(Excerpts from a dataset):
======

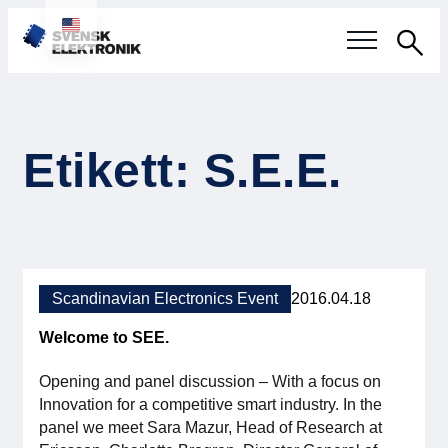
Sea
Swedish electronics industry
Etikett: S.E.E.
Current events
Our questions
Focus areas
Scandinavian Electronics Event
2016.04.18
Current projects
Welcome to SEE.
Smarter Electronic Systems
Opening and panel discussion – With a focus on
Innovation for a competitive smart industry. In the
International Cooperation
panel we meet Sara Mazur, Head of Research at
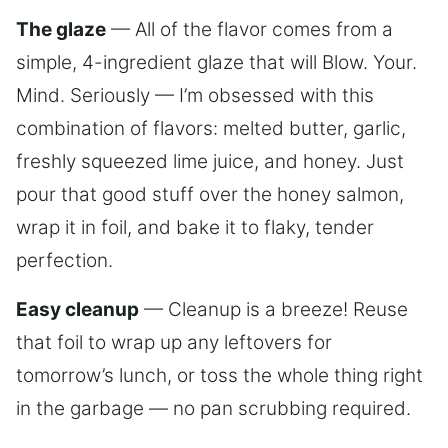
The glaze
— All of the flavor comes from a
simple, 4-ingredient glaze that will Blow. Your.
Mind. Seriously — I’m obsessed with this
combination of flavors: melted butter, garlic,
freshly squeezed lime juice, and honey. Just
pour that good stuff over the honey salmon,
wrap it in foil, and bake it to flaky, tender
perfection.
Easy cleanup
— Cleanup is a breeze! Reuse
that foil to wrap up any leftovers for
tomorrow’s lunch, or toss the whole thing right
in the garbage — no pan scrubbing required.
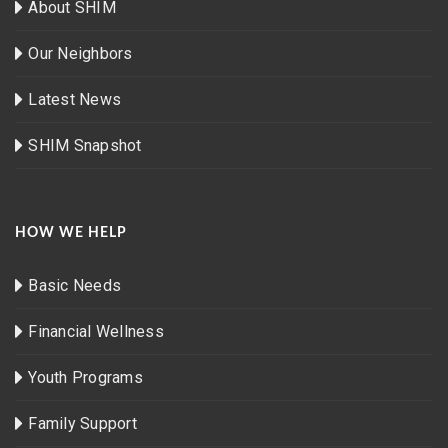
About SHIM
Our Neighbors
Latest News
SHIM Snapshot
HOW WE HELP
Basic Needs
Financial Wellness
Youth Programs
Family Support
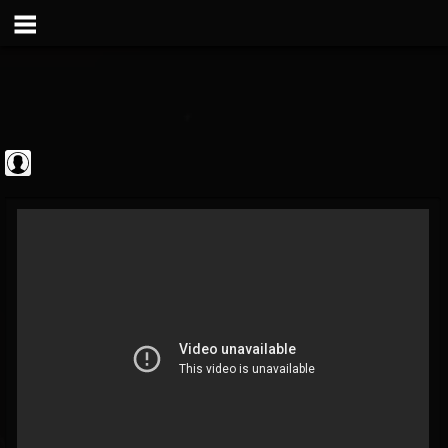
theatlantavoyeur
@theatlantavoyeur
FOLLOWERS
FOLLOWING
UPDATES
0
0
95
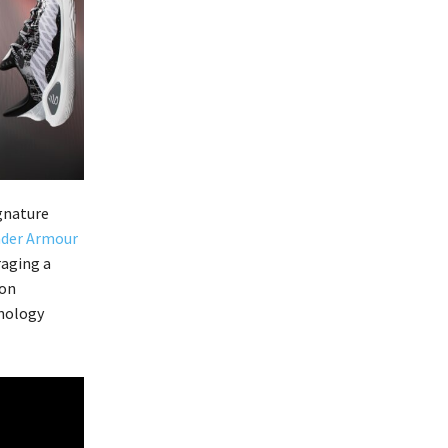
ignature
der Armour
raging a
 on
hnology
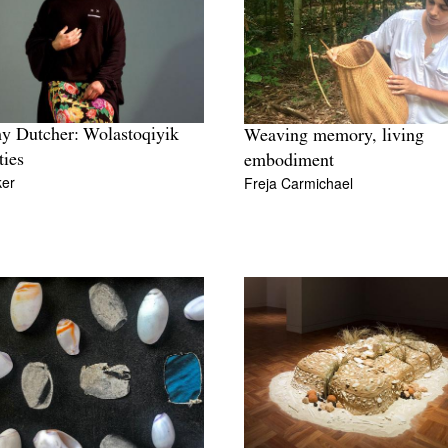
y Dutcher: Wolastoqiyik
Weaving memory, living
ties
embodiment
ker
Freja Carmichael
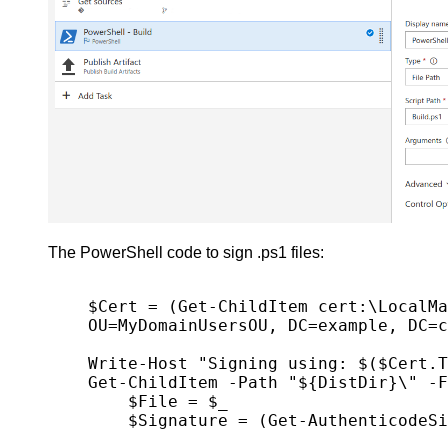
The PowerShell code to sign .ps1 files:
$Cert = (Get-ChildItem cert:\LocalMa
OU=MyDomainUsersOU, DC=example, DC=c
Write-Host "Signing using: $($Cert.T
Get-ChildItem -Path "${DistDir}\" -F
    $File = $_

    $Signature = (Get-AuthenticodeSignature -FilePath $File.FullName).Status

======

(What to work on): Filter the records, keeping only the lines that contain the word "panel", and copy each of those lines.

(Problem solution):
Opening and panel discussion – With a focus on
panel we meet Sara Mazur, Head of Research at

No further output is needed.